ABSTRACT VIEW
SEARCHING FOR THE BEST STRATEGIES ON TEACHING TEACHER LEADERSHIP. STUDY CASES AND RECOMMENDATIONS FOR PRE-SERVICE TEACHERS TRAINING
E. Seghedin1, G. Gratacós Casacuberta2, C. Moral3
1 Alexandru Ioan Cuza University from Iasi (ROMANIA)
2 Universidad Villanueva, Madrid (SPAIN)
3 University of Granada (SPAIN)
The relationship between theory and practice, the role of ‘evidence’ in teacher education policy and strategies are crucial for the quality of teaching and learning. Teacher leadership (TL) has become an important part of educational research; literature highlights the lack of TL training, especially in pre-service and beginners programs (Szeto & Cheng, 2018, Tintoré et al., 2023). The concept of TL reflects role changes over the last decades - from administrators to managers preoccupied with school outcomes, with more freedom but high accountability regimes, increasing collaboration and shared responsibility (Pont, 2020). Teachers become change agents in their professional contexts using their leadership skills.
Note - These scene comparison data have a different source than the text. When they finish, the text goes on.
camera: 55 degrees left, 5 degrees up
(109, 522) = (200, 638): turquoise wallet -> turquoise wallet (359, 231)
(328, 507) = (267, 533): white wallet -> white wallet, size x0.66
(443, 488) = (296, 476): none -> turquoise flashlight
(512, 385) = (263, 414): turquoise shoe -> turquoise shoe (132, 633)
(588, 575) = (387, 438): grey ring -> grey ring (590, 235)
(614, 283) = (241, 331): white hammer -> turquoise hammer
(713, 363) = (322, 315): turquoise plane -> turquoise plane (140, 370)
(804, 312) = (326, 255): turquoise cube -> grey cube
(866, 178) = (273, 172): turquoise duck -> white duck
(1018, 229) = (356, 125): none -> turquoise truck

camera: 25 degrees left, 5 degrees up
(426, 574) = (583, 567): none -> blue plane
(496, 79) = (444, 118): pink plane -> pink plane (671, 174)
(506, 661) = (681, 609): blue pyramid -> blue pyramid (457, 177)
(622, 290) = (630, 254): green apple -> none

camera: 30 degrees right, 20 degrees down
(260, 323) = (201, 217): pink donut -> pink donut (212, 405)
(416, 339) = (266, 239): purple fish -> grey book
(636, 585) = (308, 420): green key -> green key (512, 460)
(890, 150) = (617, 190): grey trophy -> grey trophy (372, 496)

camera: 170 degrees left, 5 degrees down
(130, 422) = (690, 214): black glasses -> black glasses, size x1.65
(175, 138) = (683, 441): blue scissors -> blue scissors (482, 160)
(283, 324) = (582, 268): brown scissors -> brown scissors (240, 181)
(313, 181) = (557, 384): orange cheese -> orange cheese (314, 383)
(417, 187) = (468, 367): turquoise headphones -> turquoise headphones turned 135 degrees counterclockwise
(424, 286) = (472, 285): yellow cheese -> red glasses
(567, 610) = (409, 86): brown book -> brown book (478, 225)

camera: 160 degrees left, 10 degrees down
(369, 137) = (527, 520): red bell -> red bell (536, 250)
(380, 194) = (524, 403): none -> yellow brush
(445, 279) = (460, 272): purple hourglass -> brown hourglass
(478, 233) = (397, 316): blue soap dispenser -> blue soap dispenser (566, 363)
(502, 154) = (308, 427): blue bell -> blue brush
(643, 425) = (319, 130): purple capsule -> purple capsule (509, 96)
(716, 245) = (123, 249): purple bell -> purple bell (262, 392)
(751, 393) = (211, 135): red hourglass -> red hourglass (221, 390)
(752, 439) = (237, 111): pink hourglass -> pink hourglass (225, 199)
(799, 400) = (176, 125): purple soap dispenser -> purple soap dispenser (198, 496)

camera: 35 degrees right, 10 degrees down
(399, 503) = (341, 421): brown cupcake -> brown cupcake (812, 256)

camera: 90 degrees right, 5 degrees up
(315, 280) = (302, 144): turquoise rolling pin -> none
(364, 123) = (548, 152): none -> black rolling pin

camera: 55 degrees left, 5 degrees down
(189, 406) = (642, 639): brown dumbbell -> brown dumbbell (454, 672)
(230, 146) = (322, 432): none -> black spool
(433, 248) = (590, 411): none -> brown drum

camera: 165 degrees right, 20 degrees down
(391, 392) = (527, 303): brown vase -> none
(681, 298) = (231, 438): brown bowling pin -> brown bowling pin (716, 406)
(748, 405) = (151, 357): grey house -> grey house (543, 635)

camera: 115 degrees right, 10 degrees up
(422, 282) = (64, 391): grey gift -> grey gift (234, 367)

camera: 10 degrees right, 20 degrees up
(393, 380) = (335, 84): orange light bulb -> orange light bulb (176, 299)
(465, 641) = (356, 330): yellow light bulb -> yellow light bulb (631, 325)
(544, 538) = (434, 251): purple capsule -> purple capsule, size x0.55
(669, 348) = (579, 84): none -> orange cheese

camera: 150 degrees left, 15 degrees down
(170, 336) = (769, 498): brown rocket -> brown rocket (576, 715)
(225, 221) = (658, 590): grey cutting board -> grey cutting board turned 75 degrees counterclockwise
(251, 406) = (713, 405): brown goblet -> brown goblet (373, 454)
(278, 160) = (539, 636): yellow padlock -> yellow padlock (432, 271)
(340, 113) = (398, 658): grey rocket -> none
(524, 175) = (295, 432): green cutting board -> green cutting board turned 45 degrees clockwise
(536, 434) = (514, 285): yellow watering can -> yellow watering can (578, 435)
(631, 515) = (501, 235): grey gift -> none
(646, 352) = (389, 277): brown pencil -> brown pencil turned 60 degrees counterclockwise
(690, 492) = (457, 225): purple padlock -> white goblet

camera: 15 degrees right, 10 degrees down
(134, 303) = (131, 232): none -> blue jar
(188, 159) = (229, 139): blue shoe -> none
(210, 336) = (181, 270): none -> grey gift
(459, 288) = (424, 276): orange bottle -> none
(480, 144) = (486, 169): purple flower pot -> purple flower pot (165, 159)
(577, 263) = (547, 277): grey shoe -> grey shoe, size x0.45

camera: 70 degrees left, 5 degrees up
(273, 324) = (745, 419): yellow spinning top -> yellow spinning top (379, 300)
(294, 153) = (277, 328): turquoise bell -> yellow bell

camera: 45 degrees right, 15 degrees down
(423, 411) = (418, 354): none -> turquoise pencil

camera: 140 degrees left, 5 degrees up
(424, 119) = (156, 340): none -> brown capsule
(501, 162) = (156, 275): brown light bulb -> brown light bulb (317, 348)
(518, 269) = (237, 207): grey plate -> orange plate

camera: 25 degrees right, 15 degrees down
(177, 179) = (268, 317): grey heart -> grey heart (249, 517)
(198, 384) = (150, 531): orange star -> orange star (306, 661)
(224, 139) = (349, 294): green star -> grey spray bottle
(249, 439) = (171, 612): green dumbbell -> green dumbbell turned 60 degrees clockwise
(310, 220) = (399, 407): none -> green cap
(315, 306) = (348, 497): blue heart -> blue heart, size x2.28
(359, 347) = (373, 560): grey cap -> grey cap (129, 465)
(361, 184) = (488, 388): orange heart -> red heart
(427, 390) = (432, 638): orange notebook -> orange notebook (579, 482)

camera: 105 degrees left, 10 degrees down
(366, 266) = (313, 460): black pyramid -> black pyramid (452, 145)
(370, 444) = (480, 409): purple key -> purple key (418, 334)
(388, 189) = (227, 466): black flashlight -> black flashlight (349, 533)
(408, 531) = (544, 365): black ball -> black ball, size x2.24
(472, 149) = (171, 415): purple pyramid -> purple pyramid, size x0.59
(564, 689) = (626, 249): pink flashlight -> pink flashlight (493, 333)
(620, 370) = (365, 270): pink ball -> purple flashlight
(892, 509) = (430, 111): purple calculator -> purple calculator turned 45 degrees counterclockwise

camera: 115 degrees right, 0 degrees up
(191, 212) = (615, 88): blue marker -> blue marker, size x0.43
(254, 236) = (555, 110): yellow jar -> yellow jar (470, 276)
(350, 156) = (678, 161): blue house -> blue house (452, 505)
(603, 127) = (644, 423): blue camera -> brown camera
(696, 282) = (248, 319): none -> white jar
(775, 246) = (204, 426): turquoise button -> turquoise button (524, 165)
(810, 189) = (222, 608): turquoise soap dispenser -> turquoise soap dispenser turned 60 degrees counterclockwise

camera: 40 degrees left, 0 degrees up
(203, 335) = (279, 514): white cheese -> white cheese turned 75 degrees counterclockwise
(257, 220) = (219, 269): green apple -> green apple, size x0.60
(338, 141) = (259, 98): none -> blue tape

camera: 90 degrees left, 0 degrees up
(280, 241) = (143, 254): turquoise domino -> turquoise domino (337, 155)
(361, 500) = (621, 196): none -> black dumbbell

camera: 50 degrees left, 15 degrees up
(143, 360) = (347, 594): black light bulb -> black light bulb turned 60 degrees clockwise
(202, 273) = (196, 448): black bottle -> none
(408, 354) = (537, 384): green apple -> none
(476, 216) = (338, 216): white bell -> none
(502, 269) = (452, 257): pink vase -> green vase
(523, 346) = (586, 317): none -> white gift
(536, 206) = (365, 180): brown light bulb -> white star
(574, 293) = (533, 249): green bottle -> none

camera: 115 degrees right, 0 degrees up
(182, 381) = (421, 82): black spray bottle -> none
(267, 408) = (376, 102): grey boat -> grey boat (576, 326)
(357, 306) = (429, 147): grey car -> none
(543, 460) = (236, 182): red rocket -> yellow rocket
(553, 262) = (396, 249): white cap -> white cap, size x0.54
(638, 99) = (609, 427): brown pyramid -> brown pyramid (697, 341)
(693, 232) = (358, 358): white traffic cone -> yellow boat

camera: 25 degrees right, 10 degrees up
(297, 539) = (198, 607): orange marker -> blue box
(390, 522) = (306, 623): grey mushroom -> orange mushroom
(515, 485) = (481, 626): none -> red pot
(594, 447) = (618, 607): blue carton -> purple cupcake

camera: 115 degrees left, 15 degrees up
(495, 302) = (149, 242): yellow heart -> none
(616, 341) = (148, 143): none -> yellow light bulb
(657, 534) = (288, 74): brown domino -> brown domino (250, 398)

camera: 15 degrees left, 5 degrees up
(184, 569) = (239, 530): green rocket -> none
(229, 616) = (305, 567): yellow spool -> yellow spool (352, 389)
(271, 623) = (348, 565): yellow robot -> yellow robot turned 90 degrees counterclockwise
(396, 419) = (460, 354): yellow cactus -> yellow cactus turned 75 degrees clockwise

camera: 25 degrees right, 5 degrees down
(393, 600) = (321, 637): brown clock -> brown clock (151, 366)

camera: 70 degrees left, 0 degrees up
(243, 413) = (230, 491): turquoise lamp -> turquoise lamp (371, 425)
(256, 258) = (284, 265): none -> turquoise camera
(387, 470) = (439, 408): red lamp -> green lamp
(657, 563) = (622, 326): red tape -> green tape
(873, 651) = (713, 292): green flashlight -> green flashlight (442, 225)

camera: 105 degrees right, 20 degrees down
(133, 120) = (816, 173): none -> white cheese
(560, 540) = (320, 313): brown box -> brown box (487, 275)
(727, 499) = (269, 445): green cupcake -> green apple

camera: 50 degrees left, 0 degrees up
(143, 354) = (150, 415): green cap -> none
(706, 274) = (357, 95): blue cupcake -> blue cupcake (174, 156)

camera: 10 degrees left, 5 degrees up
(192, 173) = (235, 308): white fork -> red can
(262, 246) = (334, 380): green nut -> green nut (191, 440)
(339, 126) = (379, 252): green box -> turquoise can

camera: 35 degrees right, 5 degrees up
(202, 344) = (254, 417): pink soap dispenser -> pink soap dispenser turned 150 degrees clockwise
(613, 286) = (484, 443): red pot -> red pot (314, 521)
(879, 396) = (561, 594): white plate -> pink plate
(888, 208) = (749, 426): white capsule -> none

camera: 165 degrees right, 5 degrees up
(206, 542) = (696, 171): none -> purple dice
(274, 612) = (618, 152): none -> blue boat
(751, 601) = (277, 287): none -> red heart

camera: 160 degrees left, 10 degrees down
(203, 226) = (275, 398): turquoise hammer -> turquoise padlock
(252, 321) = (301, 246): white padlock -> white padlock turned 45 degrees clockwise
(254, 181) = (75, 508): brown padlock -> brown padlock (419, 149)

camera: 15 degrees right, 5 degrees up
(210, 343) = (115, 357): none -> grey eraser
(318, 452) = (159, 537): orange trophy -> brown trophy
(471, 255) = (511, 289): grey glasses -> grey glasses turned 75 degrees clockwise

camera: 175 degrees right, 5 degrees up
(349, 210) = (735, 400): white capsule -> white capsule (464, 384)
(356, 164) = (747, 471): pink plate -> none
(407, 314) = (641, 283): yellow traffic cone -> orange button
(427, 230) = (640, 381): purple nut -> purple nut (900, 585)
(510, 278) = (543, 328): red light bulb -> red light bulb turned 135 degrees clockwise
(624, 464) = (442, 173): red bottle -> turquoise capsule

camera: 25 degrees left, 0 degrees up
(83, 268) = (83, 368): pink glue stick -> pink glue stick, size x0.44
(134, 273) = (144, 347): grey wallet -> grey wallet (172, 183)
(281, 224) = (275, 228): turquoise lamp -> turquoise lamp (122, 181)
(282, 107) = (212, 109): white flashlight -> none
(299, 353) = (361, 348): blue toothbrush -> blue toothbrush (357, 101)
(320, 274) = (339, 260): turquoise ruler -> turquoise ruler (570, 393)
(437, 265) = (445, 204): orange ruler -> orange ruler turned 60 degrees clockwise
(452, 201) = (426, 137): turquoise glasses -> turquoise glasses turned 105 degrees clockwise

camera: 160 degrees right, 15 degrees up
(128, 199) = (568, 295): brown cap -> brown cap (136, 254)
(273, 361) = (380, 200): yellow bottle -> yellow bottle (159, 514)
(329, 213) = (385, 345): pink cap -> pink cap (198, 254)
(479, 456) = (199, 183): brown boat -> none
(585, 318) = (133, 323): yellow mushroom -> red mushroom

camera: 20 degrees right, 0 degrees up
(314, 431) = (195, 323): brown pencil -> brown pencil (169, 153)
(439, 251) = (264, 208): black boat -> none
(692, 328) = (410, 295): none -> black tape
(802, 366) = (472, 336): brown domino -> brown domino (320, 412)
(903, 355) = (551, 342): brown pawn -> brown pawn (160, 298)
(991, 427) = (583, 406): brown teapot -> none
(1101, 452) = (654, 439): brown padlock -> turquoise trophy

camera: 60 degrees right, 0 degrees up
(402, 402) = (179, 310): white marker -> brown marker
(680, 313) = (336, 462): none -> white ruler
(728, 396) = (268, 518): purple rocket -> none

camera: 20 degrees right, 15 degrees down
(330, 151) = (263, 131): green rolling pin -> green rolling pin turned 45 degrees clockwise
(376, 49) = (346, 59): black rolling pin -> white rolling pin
Teaching with the adequate strategies will provide better understanding on TL: an outcome of the actions, interactions and influences upon each other of everyone, including students, parents, administrative, technical and other support staff, teachers, school leaders, policy makers (Frost, 2021).The goal of our paper is to identify TL skills development strategies useful on teacher training; we present three study cases on teaching TL using inquiry based learning, problem solving and creative strategies, involving the students reflectivity, from Romania and Spain. Taking as a reference the ideas that school improvement is produced through shared and distributed leadership, and the teacher leader figure is essential to achieve these (Harris, Jones, Huffman, 2018), all three universities – Alexandru Ioan Cuza from Iasi, Romania and Universidad Villanueva of Madrid and University of Granada (Spain) propose and implement Teacher Leadership Projects under the goal of efficient training of teacher leaders. The objectives were to promote democratic practice that enables future teachers to lead innovation collaboratively and to strengthen distributed leadership in schools. Reflective and narrative techniques constructed collaborative learning spaces (constraints of hierarchy are minimized) and agency, reflectivity and development of self-learning through critical exploration of the creative and affective dimensions of leadership are facilitated.

Even the proposed TL activities starts using some narrative techniques or with reflections from the Stephen R. Covey book “7 habits of highly effective people”, the learning became visible as all participants make tacit knowledge explicit, explore its applicability to other contexts and transform the knowledge into a shared resource; the TL applied training project had shown its effectiveness, but in the same time it shows the resistance to change the structures and mentality related with the figure of a teacher leader, that exists in some schools, and even in universities (Moral-Santaella & Sánchez-Lamolda, 2023).

Using study case methodology we identified the commonalities and the differences between our three approaches, highlighting the need for an experiential TL teaching during university programs addressed to pre-service and beginners. The main conclusion, starting from the collected data, is that these narrative approaches have encouraging results on developing reflective ability and leadership skills. Further multi-countries research on teaching TL could help to develop a comprehensive Teacher leader profile and to learn from other TL experiences, in different contexts.

Keywords: Teacher leadership, Reflective teaching, Experiential learning, Teachers professional development, Narrative methodology.